Here is a piece by an artist working out of Suffolk in the UK which raises some interesting questions about media - the means, the products, the vehicles an artist uses to compose their artwork. (It deserves wider appreciation too, but for the moment let's stick to media).
Helen Dougall, Landscape collage batik cotton collage with machine embroidery
Helen Dougall is a member of Artworks - a professional group of artists in East Anglia
In this piece the artist has used a technique originating in oriental asia known as batik. Very simply put, portions of textile are painted with wax before being dyed. The wax resists the dye and the result is an intricately patterned fabric. The process can be repeated so that one pattern and colour overlays another.

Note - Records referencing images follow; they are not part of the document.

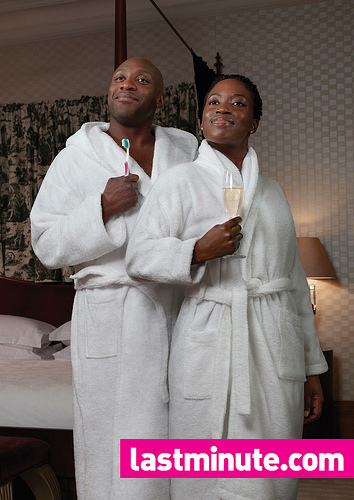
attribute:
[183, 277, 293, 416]
bathrobe belt — white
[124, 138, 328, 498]
bathrobe — white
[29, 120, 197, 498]
bathrobe — white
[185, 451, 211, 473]
letter — white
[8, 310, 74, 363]
pillows — white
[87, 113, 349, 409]
bathrobe — white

The result can be subtle and complex. People often use the word 'texture' to describe the effect of batik.
In this piece, the artist has used this technique to bring to us images as varied as wintry trees, cultivated fields and a shoreline. Partly because of the batik, but also because of the way the artist has perceived this scene, what comes to our eye is a number of images, a number of blocs or layers of image which fit and sometimes jostle together.

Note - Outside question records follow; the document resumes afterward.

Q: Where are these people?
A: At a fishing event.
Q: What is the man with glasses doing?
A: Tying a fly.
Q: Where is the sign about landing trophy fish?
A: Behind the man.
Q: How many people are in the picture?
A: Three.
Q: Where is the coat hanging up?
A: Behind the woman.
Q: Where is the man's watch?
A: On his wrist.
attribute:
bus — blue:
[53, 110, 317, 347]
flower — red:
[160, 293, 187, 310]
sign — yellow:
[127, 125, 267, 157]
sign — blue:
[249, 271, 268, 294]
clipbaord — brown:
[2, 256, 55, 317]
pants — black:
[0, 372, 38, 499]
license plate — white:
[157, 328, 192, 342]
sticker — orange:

Arguably, this is a more authentic of what we might encounter if we stood in front of the original scene. We wouldn't take in the landscape and seascape, the church and the trees and the fields as one composed whole. We would find ourselves drawn to particular snatches of image, which would resolve slowly (maybe) into an integrated whole - perhaps. in fact, many of us would remember just one or two components of the whole 'scene'. This is the experience which the artist re-presents to us here.
But the batik also offers the experience of texture. We usually think of texture as being conveyed through touch (please don't try this in most art galleries...). However, we know intuitively that we can 'see' texture too. We can 'see' if a surface is rough or smooth and so on, and this is what we have with this piece - even if it is almost impossible to convey through a photograph of the piece. I was able to have a brief conversation with the artist, and she spoke of how her choice of wax determined the kind of texture which was achieved. She told me that her preliminary sketches were made in the open-air, and that in her studio she decided which might be suited to the medium of batik. This ought to remind us that great art is almost never accidental, but is usually the result of years of developing skills and judgment, of hours in the studio wrestling with what might be.
Having been so analytical about this piece, I ought to say it was also very pleasing. For whatt it's worth, this is art I would love to have on my wall at home.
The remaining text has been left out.